## To do
The entire listing below is to be transcribed without a single slip.
━━━━━ Data
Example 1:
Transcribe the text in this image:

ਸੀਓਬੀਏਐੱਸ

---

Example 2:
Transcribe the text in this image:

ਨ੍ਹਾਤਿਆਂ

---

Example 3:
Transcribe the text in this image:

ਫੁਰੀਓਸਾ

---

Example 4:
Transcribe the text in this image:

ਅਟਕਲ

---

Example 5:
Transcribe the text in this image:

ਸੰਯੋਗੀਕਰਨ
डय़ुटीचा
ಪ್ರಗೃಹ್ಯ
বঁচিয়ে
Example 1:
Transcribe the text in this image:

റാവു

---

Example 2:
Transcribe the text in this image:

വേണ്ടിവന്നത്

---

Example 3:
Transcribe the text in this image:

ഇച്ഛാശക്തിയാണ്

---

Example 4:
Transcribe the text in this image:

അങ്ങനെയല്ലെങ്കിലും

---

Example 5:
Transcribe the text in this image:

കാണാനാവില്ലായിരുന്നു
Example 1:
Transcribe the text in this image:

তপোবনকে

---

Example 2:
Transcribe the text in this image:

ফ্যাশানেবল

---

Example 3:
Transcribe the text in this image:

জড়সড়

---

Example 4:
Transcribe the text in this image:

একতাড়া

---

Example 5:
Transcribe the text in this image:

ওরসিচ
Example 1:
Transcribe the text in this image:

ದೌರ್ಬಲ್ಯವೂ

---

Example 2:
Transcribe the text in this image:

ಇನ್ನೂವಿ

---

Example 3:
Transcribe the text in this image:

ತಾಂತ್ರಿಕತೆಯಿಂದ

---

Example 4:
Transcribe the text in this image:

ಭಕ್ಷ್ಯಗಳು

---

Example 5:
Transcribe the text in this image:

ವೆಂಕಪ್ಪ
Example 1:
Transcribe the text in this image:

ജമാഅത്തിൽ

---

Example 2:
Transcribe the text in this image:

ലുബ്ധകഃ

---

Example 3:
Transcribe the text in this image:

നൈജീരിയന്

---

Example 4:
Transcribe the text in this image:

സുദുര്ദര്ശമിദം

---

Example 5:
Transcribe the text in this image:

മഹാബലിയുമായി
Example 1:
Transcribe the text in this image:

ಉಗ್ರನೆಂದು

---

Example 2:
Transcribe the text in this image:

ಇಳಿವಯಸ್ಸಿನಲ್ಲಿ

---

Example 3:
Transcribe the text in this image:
━━━━━━━━━━
## Response
Example 1:
Transcribe the text in this image:

ਸੀਓਬੀਏਐੱਸ

---

Example 2:
Transcribe the text in this image:

ਨ੍ਹਾਤਿਆਂ

---

Example 3:
Transcribe the text in this image:

ਫੁਰੀਓਸਾ

---

Example 4:
Transcribe the text in this image:

ਅਟਕਲ

---

Example 5:
Transcribe the text in this image:

ਸੰਯੋਗੀਕਰਨ
डय़ुटीचा
ಪ್ರಗೃಹ್ಯ
বঁচিয়ে
Example 1:
Transcribe the text in this image:

റാവു

---

Example 2:
Transcribe the text in this image:

വേണ്ടിവന്നത്

---

Example 3:
Transcribe the text in this image:

ഇച്ഛാശക്തിയാണ്

---

Example 4:
Transcribe the text in this image:

അങ്ങനെയല്ലെങ്കിലും

---

Example 5:
Transcribe the text in this image:

കാണാനാവില്ലായിരുന്നു
Example 1:
Transcribe the text in this image:

তপোবনকে

---

Example 2:
Transcribe the text in this image:

ফ্যাশানেবল

---

Example 3:
Transcribe the text in this image:

জড়সড়

---

Example 4:
Transcribe the text in this image:

একতাড়া

---

Example 5:
Transcribe the text in this image:

ওরসিচ
Example 1:
Transcribe the text in this image:

ದೌರ್ಬಲ್ಯವೂ

---

Example 2:
Transcribe the text in this image:

ಇನ್ನೂವಿ

---

Example 3:
Transcribe the text in this image:

ತಾಂತ್ರಿಕತೆಯಿಂದ

---

Example 4:
Transcribe the text in this image:

ಭಕ್ಷ್ಯಗಳು

---

Example 5:
Transcribe the text in this image:

ವೆಂಕಪ್ಪ
Example 1:
Transcribe the text in this image:

ജമാഅത്തിൽ

---

Example 2:
Transcribe the text in this image:

ലുബ്ധകഃ

---

Example 3:
Transcribe the text in this image:

നൈജീരിയന്

---

Example 4:
Transcribe the text in this image:

സുദുര്ദര്ശമിദം

---

Example 5:
Transcribe the text in this image:

മഹാബലിയുമായി
Example 1:
Transcribe the text in this image:

ಉಗ್ರನೆಂದು

---

Example 2:
Transcribe the text in this image:

ಇಳಿವಯಸ್ಸಿನಲ್ಲಿ

---

Example 3:
Transcribe the text in this image:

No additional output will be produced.